**REQUIRED WORK:**
[a] Set down the forum thread on grocery costs word for word, from "The most reliable" to "impacts of that.".
[b] In the forum thread on grocery costs, what total did the quoted shopper report for this week's groceries?

**QUOTED PASSAGE:**

+ + + +

Posted on 1/20/24 at 12:53 pm to
Posted by JayDeerTay84
Texas
Member since May 2013
9847 posts
Posted on 1/20/24 at 12:53 pm to
quote:

Could you please tell us what six grocery items costs a $100?


Its not that hard with your ancillary items such as paper towels, deodorant, toothbrushes, toilet paper, shampoo, soap, etc, cleaning supplies, laundry detergent, etc.

quote:

I bought some groceries this week and my total was about $70 and that was for 9 or 10 plastic bags of groceries...probably around 25-30 items.


So the average item you purchased was $2.8. I find that really hard to believe. Unless you count each apple as an item...
This post was edited on 1/20/24 at 12:54 pm
Posted by LSURussian
Member since Feb 2005
126965 posts
Posted on 1/20/24 at 1:49 pm to
quote:

I find that really hard to believe.
That's okay with me.

But if you're claiming the 8 things you said you bought added up to $100, I find that equally hard to believe.

So I guess we're both in disbelief...
Posted by Bard
Definitely NOT an admin
Member since Oct 2008
51809 posts
Posted on 1/20/24 at 2:14 pm to
quote:

I don't get the point of this whole argument. Inflation has been bad the past few years. It's been bad in the past. It'll be bad in the future again at some point.

The most reliable way to outpace it over the long term is to invest. Everyone should be rooting for the market to thrive, especially those pissed off by inflation.

So again, what exactly is the point of a "yah but inflation" argument in this thread?


For me, it's a lot more than just inflation but rather the full context of why we're seeing the inflation we've seen as well as the impacts of that.

+ + + +

**DATA PROVIDED:**
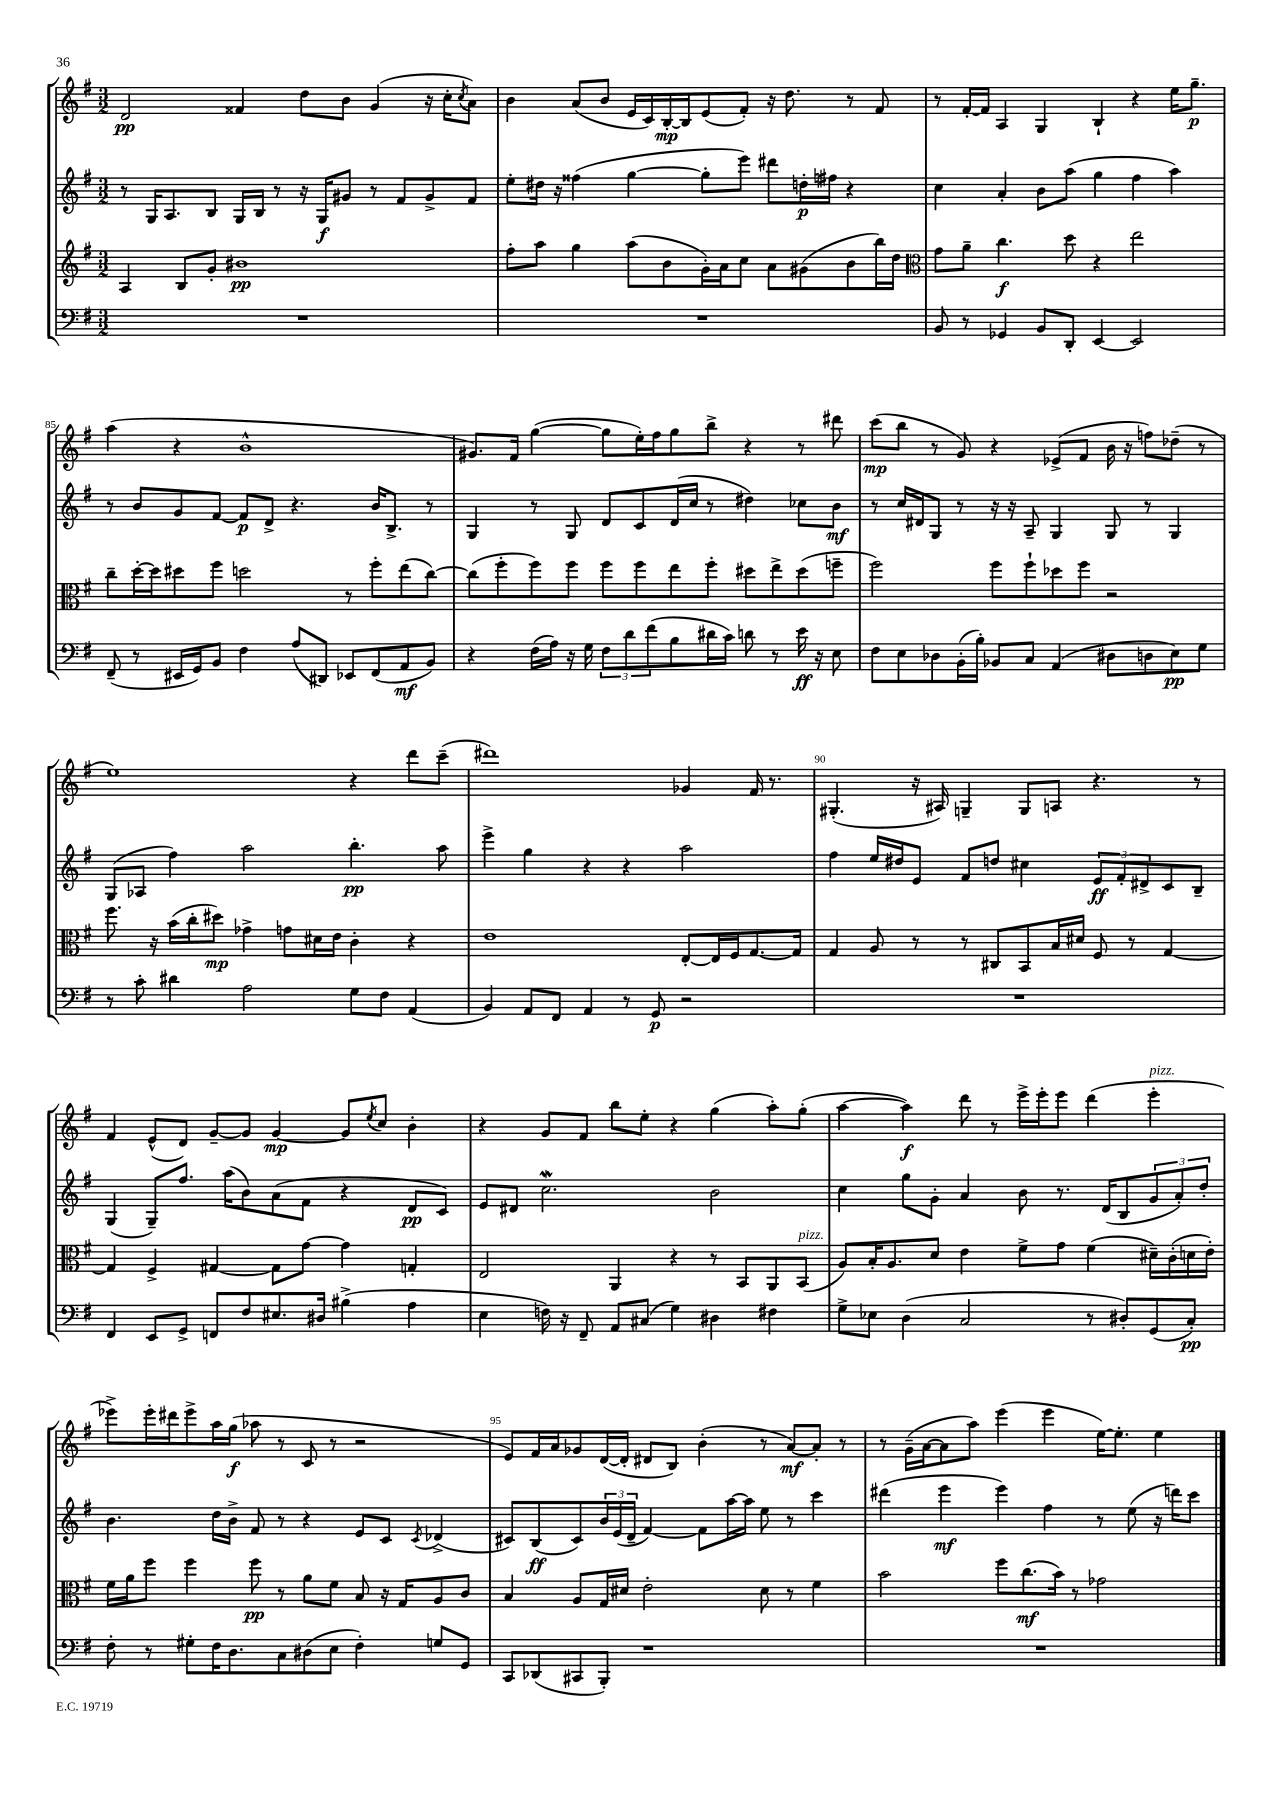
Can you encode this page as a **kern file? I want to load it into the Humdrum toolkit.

+ + + +

**EXERCISE SOLUTIONS:**
[a]
The most reliable way to outpace it over the long term is to invest. Everyone should be rooting for the market to thrive, especially those pissed off by inflation.

So again, what exactly is the point of a "yah but inflation" argument in this thread?


For me, it's a lot more than just inflation but rather the full context of why we're seeing the inflation we've seen as well as the impacts of that.

[b] About $70